| CONSIGNE |
Pouvez-vous reproduire tel quel le passage de l'extrait de page qui va de « Merci, monsieur Christopher. » jusqu'à « océan à l'autre. » inclus ?

---------- EXTRAIT DE PAGE

Le ministère des Finances a déclaré que la situation au Manitoba est ambiguë. S'il y a ambiguïté, c'est au consommateur qu'il faut donner le bénéfice du doute. Il faut maintenir les droits acquis et on ne devrait pas payer de taxe sur l'achat de ce service, nul part ailleurs au pays.
J'aimerais également ajouter, en passant, que je constate qu'un des sénateurs a présenté un projet de loi visant à modifier la Loi sur la taxe d'accise afin d'exclure de la TPS toute publication. Je suppose que je suis en faveur de cette mesure. Toutefois, j'aimerais souligner que certains enfants n'apprennent pas à lire parce qu'ils n'obtiennent pas de service d'orthophonie pour les aider. Je pense donc que cette mesure est plus importante.
Merci.
Le président: Merci, madame Short.
Merci, monsieur Christopher.
Maintenant, nous allons passer à la Corporation des associations de détaillants d'automobiles et souhaiter la bienvenue à son président, M. Richard Gauthier, et au directeur des affaires publiques, M. Huw Williams.
M. Richard Gauthier (président, Corporation des associations de détaillants d'automobiles): Bonjour, monsieur le président.
[Français]
Bonjour et merci de nous recevoir ici aujourd'hui.
[Traduction]
Permettez-moi de me présenter. Je m'appelle Rick Gauthier. Je suis le président de la Corporation des associations de détaillants d'automobiles. Je suis accompagné de Huw Williams, notre directeur des affaires publiques.
Je représente ici 3 500 détaillants d'automobiles neuves et 115 000 hommes et femmes qui travaillent chez les concessionnaires, d'un océan à l'autre.
Monsieur le président, nous aimerions aborder quatre points aujourd'hui. Mon personnel m'a préparé un mémoire de 13 pages. Mais avec votre permission, j'adopterai une approche raisonnable vu que vous êtes ici depuis très tôt ce matin et que vous connaissez deux des questions dont j'aimerais discuter aujourd'hui. Je vais donc essentiellement improviser sur ces questions pour en venir aux faits, si on peut dire.
D'abord, j'aimerais soulever la question de la déduction d'impôt sur les outils à l'intention des techniciens dont on vous a déjà parlé. La Corporation des associations de détaillants d'automobiles a vraiment apprécié votre appui l'an dernier lorsque vous avez recommandé un allégement fiscal dans ce domaine. Toutefois, le ministère des Finances n'a pas jugé bon de donner suite à vos recommandations. Nous aimerions certainement que vous continuiez à faire des pressions sur le ministère des Finances sur cette très importante question.
En fait, monsieur le président, c'est une question d'équité et de création d'emplois pour les jeunes. Les détaillants d'automobiles aujourd'hui n'arrivent pas à trouver de techniciens, à l'orée d'une ère de technologie toujours croissante et de plus en plus compliquée dans le domaine de la réparation des véhicules. La création d'emplois est un aspect très important qui est étroitement liée à cette question. Mais ce qui importe encore plus, comme je l'ai dit, c'est que c'est une question d'équité. Si les musiciens et les opérateurs de scies à chaîne peuvent déduire le coût de leurs outils, pourquoi pas nos techniciens, qui doivent investir entre 15 000 $ et 30 000 $ afin d'obtenir un emploi et de le garder?

--------------------
---------- ENTRÉES DE DONNÉES

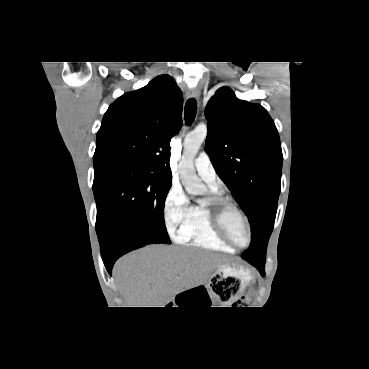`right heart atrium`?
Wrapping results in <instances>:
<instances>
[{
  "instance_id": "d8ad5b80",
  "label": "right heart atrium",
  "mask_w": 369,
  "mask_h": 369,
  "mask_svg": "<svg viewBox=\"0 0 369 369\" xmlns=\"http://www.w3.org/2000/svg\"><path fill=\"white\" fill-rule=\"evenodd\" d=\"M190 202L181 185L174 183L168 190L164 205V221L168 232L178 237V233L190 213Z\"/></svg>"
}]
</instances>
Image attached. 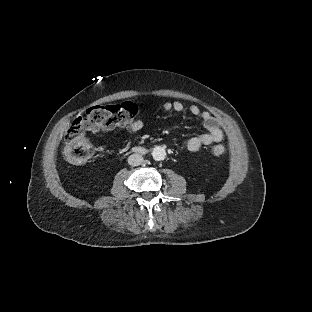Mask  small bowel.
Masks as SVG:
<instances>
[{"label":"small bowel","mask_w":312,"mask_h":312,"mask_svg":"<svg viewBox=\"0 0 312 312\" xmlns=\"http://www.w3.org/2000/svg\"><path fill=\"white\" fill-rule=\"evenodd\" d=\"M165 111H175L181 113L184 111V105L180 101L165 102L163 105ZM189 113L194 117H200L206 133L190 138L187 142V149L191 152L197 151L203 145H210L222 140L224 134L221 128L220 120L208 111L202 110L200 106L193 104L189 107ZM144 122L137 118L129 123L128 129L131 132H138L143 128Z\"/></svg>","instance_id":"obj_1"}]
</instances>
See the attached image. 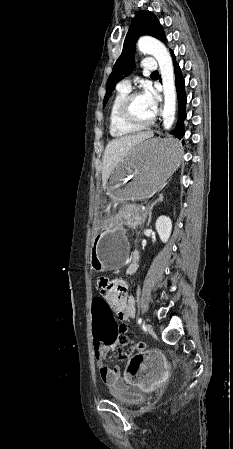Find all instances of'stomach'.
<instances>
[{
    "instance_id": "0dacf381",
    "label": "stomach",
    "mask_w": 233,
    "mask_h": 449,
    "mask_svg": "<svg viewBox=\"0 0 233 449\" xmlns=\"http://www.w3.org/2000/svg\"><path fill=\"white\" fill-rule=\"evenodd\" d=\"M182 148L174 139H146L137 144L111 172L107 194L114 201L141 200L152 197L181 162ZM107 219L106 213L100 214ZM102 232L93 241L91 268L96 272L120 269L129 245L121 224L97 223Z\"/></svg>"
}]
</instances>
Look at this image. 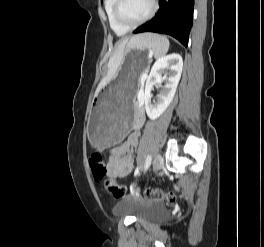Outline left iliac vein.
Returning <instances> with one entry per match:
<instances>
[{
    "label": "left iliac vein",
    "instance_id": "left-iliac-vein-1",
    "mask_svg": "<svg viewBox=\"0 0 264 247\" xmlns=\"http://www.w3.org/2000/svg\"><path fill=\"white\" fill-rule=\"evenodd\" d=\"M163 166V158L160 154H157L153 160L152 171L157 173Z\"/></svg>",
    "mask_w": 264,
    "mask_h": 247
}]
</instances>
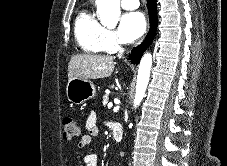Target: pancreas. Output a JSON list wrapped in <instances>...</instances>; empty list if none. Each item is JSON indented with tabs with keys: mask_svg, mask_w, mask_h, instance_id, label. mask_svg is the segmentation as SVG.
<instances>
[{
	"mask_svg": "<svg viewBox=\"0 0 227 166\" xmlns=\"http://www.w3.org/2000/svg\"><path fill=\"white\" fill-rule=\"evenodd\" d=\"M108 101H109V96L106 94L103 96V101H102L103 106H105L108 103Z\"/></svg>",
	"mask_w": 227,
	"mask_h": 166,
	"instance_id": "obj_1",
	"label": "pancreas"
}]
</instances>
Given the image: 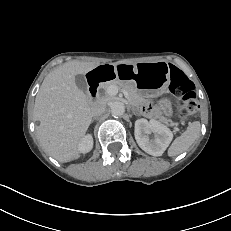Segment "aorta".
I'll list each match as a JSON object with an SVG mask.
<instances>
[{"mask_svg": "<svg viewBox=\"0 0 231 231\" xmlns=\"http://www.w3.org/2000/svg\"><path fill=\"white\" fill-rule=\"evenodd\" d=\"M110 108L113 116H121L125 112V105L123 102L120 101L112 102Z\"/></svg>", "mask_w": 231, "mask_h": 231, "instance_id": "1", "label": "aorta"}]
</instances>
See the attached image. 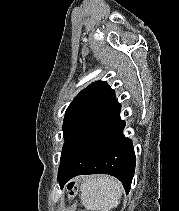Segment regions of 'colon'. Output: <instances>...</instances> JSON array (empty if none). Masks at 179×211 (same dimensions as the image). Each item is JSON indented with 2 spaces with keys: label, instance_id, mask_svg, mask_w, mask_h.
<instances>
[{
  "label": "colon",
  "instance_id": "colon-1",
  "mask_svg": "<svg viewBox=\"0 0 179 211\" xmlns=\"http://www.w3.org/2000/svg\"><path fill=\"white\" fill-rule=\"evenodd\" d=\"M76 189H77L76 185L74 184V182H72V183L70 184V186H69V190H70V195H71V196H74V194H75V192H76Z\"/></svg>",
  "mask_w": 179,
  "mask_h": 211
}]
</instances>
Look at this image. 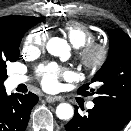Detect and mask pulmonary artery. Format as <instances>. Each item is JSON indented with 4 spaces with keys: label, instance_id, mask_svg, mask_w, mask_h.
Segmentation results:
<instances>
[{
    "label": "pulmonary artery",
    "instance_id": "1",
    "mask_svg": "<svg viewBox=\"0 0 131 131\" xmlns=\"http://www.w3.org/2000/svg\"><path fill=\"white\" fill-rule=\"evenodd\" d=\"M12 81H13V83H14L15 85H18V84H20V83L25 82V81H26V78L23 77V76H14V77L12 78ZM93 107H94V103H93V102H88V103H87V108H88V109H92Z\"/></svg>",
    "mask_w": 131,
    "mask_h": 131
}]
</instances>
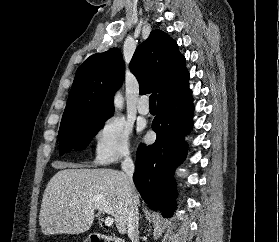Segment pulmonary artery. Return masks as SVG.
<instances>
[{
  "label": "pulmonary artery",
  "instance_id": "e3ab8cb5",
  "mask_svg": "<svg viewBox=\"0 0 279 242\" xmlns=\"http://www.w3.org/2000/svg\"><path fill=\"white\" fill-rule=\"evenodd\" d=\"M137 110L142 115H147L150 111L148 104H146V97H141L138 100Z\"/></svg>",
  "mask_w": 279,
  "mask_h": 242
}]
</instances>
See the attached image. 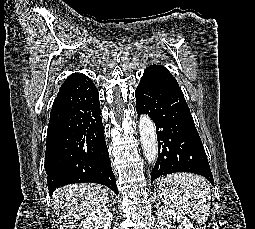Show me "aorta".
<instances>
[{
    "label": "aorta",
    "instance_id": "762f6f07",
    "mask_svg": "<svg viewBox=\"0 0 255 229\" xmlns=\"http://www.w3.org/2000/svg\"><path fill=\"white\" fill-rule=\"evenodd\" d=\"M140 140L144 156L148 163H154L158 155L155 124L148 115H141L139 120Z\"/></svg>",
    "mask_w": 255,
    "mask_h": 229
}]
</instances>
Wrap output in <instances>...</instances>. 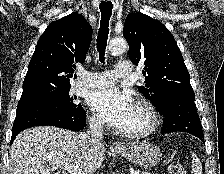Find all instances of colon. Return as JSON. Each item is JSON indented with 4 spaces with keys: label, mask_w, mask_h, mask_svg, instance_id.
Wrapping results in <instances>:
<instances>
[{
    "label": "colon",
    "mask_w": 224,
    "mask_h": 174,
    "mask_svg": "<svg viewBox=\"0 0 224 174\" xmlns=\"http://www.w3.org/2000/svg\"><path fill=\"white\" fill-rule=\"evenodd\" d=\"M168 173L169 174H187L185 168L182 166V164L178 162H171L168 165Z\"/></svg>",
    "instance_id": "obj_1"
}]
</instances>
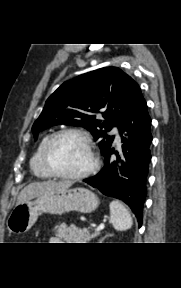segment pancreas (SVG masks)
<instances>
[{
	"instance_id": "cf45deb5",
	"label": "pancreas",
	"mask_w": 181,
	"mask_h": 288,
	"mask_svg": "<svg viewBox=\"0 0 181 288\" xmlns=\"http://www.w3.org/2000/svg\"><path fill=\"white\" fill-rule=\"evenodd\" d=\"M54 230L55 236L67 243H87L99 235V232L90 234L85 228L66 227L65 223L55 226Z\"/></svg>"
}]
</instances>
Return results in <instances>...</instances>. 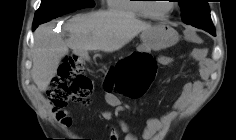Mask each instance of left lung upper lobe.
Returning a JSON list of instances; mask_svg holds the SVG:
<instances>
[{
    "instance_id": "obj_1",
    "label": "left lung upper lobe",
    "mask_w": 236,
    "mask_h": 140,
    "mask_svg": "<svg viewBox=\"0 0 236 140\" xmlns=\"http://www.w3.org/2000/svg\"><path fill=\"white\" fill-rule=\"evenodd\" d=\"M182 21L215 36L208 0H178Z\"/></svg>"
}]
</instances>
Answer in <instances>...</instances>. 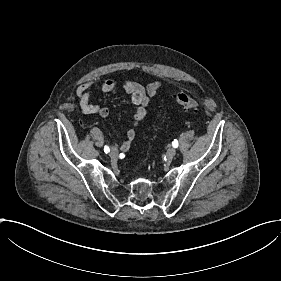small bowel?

--------------------

| CORRIGÉ DÉTAILLÉ |
Merci, monsieur Christopher.
Maintenant, nous allons passer à la Corporation des associations de détaillants d'automobiles et souhaiter la bienvenue à son président, M. Richard Gauthier, et au directeur des affaires publiques, M. Huw Williams.
M. Richard Gauthier (président, Corporation des associations de détaillants d'automobiles): Bonjour, monsieur le président.
[Français]
Bonjour et merci de nous recevoir ici aujourd'hui.
[Traduction]
Permettez-moi de me présenter. Je m'appelle Rick Gauthier. Je suis le président de la Corporation des associations de détaillants d'automobiles. Je suis accompagné de Huw Williams, notre directeur des affaires publiques.
Je représente ici 3 500 détaillants d'automobiles neuves et 115 000 hommes et femmes qui travaillent chez les concessionnaires, d'un océan à l'autre.